— RECORD SET —
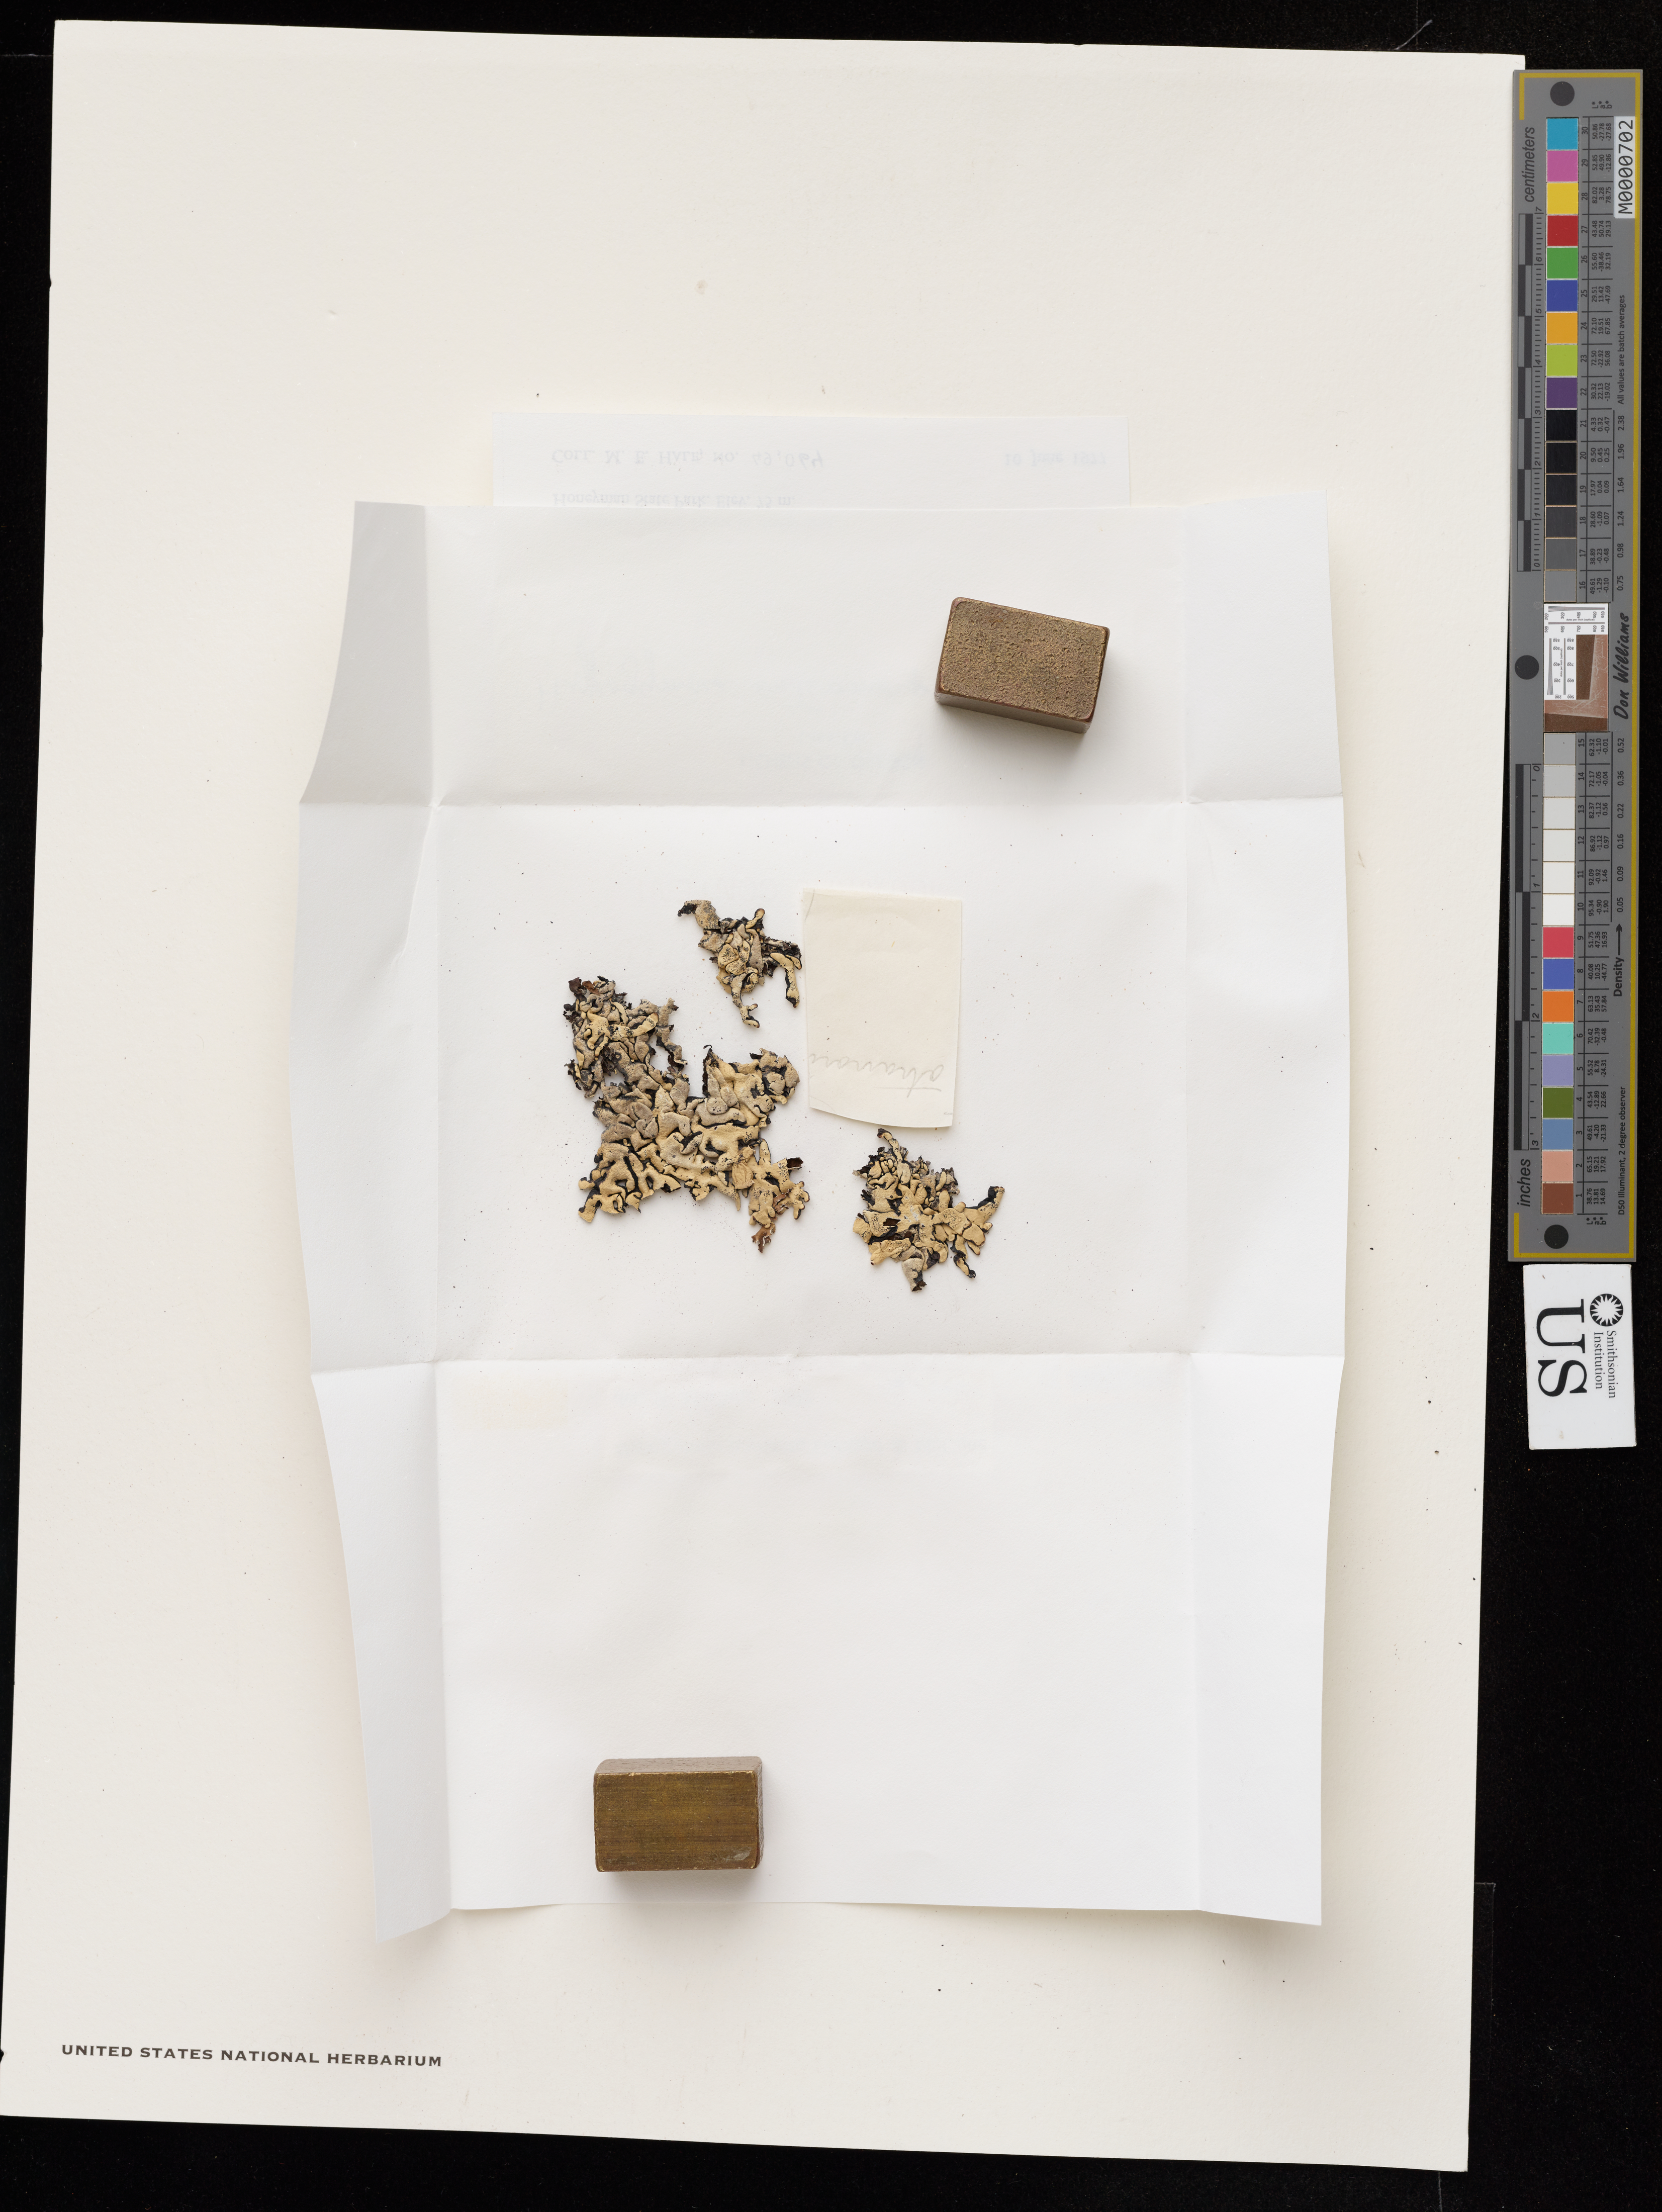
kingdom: Fungi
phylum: Ascomycota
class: Lecanoromycetes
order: Lecanorales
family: Parmeliaceae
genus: Hypogymnia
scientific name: Hypogymnia apinnata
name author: Goward & McCune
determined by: McCune, B.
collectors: M. Hale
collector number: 49064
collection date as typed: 10 Jun 1977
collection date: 1977-06-10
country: United States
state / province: Oregon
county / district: Lane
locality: Honeyman state park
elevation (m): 0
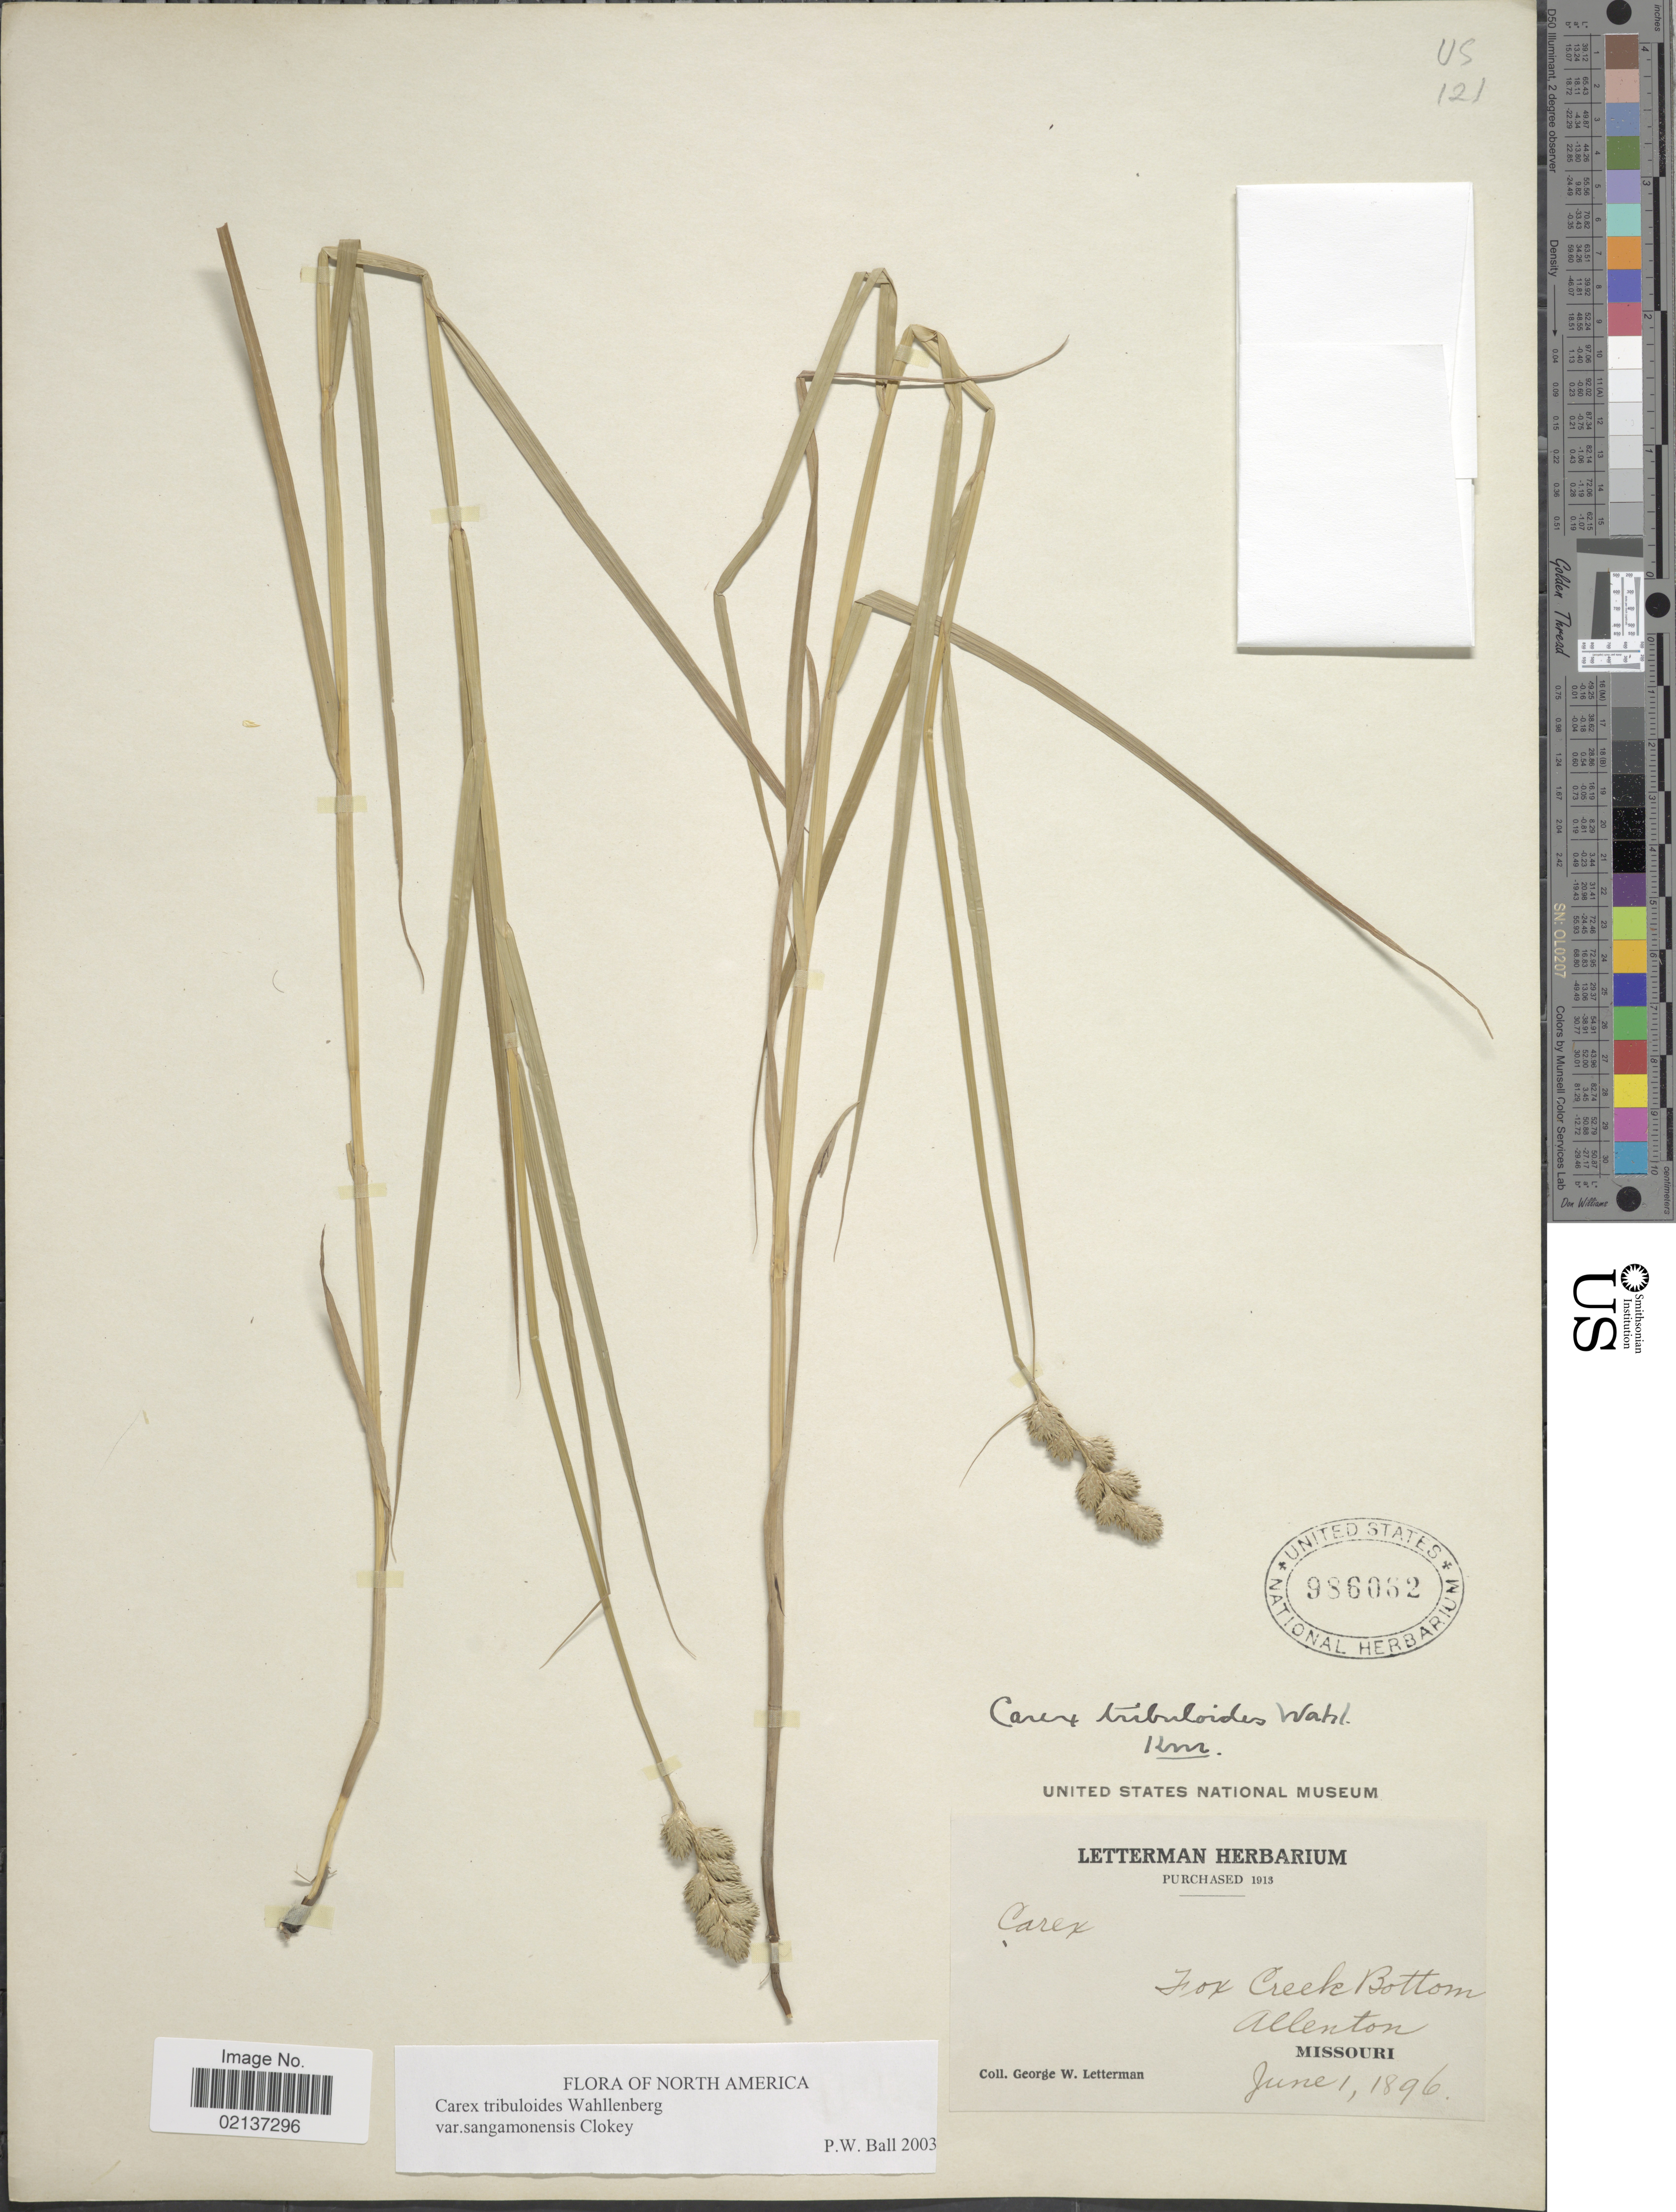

— EXERCISE AIM —
Transcribe the material above verbatim, line by line, leaving out the pictures.

— COMPLETED EXERCISE —
kingdom: Fungi
phylum: Ascomycota
class: Lecanoromycetes
order: Lecanorales
family: Parmeliaceae
genus: Hypogymnia
scientific name: Hypogymnia apinnata
name author: Goward & McCune
determined by: McCune, B.
collectors: M. Hale
collector number: 49064
collection date as typed: 10 Jun 1977
collection date: 1977-06-10
country: United States
state / province: Oregon
county / district: Lane
locality: Honeyman state park
elevation (m): 0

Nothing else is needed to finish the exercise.